**Material to process:**
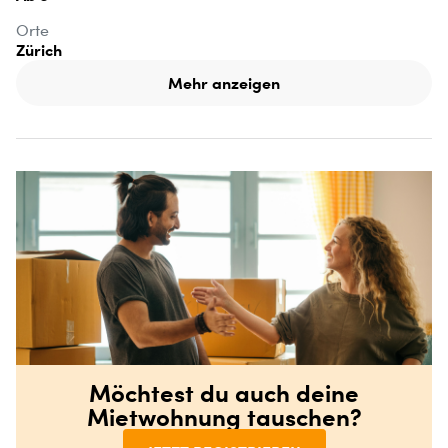
Orte
Zürich
Mehr anzeigen
Möchtest du auch deine
Mietwohnung tauschen?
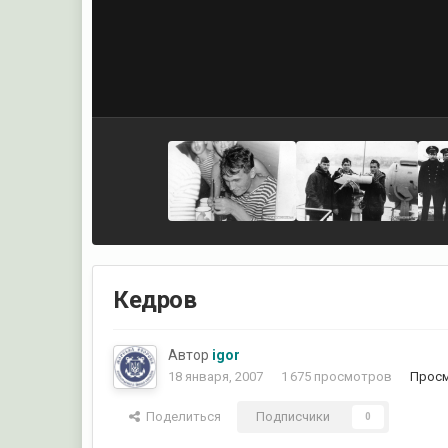
Кедров
Автор
igor
18 января, 2007
1 675 просмотров
Просм
Поделиться
Подписчики
0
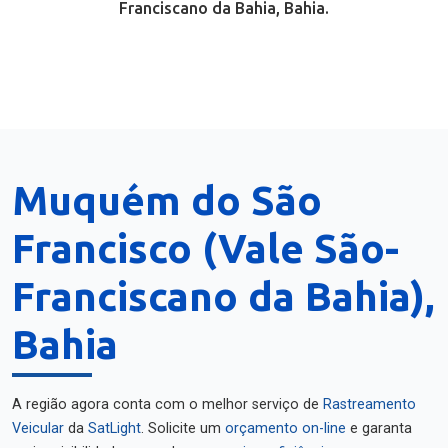
Franciscano da Bahia, Bahia.
Muquém do São
Francisco (Vale São-
Franciscano da Bahia),
Bahia
A região agora conta com o melhor serviço de
Rastreamento
Veicular
da
SatLight
. Solicite um
orçamento on-line
e garanta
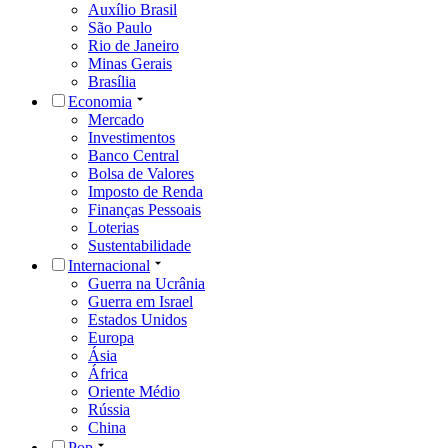
Auxílio Brasil
São Paulo
Rio de Janeiro
Minas Gerais
Brasília
Economia
Mercado
Investimentos
Banco Central
Bolsa de Valores
Imposto de Renda
Finanças Pessoais
Loterias
Sustentabilidade
Internacional
Guerra na Ucrânia
Guerra em Israel
Estados Unidos
Europa
Ásia
África
Oriente Médio
Rússia
China
Pop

**Task goal:** Your answer should be a precise transcript of the entries, minus the pictures.

**Exercise result:**
Orte
Zürich
Mehr anzeigen
Möchtest du auch deine
Mietwohnung tauschen?
Кедров
Автор
igor
18 января, 2007
1 675 просмотров
Просм
Поделиться
Подписчики
0
Franciscano da Bahia, Bahia.
Muquém do São
Francisco (Vale São-
Franciscano da Bahia),
Bahia
A região agora conta com o melhor serviço de
Rastreamento
Veicular
da
SatLight
. Solicite um
orçamento on-line
e garanta
Auxílio Brasil
São Paulo
Rio de Janeiro
Minas Gerais
Brasília
Economia
Mercado
Investimentos
Banco Central
Bolsa de Valores
Imposto de Renda
Finanças Pessoais
Loterias
Sustentabilidade
Internacional
Guerra na Ucrânia
Guerra em Israel
Estados Unidos
Europa
Ásia
África
Oriente Médio
Rússia
China
Pop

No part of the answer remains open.